» What you will do
Copy the data character for character, starting at the line containing "src_range.right = ( des_geo.right" and continuing through the last line of the data, with both ends included.

» Supplied material
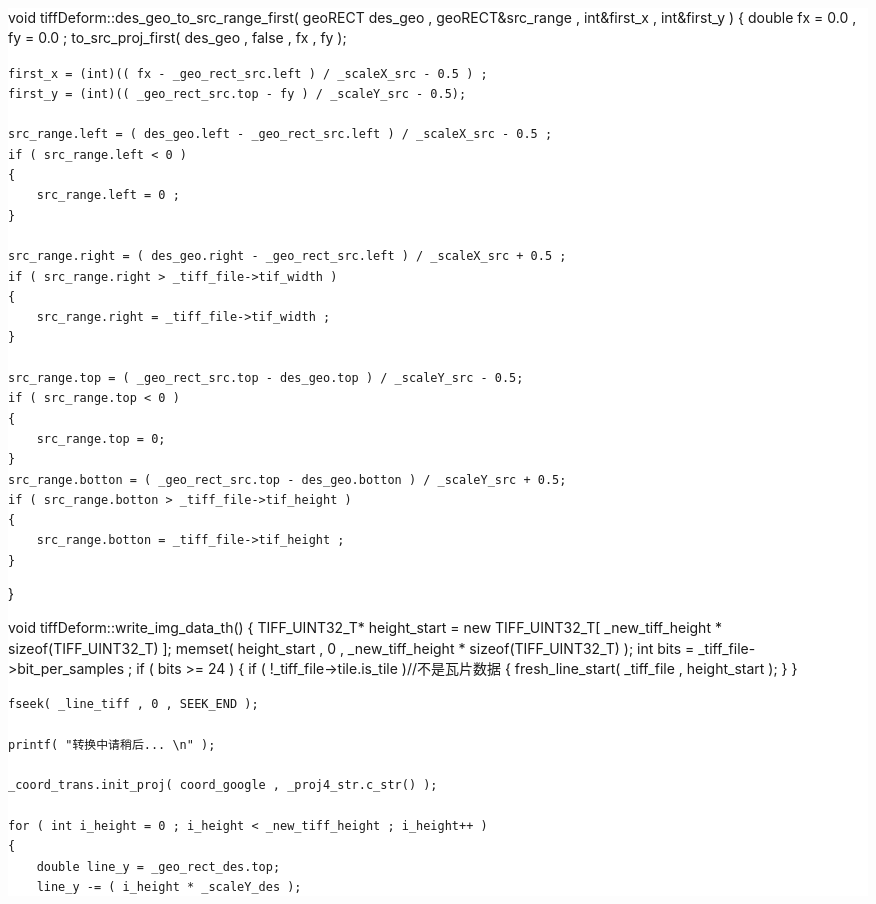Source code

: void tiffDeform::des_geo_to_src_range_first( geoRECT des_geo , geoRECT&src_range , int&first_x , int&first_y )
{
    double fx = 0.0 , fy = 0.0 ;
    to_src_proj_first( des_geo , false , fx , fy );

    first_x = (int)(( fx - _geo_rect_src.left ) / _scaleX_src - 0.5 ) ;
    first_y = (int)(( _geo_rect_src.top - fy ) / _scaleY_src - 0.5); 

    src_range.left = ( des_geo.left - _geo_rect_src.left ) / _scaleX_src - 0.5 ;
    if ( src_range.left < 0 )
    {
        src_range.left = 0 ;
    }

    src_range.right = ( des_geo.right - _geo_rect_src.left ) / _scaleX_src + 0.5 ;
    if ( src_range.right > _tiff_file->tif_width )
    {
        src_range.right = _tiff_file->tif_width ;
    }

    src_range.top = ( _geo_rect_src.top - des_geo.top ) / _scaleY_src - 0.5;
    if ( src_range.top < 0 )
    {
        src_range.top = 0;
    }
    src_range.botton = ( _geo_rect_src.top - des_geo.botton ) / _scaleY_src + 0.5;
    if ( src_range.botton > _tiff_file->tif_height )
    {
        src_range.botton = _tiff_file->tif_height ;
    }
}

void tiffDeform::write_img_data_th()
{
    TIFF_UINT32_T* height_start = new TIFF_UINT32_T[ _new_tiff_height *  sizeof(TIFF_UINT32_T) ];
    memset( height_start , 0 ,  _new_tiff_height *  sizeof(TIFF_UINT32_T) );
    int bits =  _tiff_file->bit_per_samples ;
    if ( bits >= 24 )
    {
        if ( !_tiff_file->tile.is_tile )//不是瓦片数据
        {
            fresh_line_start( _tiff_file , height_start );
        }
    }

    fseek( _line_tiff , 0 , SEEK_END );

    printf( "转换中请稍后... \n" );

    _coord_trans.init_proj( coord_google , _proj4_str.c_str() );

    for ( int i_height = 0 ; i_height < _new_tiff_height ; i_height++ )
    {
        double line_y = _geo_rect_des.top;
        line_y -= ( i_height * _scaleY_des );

» Written solution
    src_range.right = ( des_geo.right - _geo_rect_src.left ) / _scaleX_src + 0.5 ;
    if ( src_range.right > _tiff_file->tif_width )
    {
        src_range.right = _tiff_file->tif_width ;
    }

    src_range.top = ( _geo_rect_src.top - des_geo.top ) / _scaleY_src - 0.5;
    if ( src_range.top < 0 )
    {
        src_range.top = 0;
    }
    src_range.botton = ( _geo_rect_src.top - des_geo.botton ) / _scaleY_src + 0.5;
    if ( src_range.botton > _tiff_file->tif_height )
    {
        src_range.botton = _tiff_file->tif_height ;
    }
}

void tiffDeform::write_img_data_th()
{
    TIFF_UINT32_T* height_start = new TIFF_UINT32_T[ _new_tiff_height *  sizeof(TIFF_UINT32_T) ];
    memset( height_start , 0 ,  _new_tiff_height *  sizeof(TIFF_UINT32_T) );
    int bits =  _tiff_file->bit_per_samples ;
    if ( bits >= 24 )
    {
        if ( !_tiff_file->tile.is_tile )//不是瓦片数据
        {
            fresh_line_start( _tiff_file , height_start );
        }
    }

    fseek( _line_tiff , 0 , SEEK_END );

    printf( "转换中请稍后... \n" );

    _coord_trans.init_proj( coord_google , _proj4_str.c_str() );

    for ( int i_height = 0 ; i_height < _new_tiff_height ; i_height++ )
    {
        double line_y = _geo_rect_des.top;
        line_y -= ( i_height * _scaleY_des );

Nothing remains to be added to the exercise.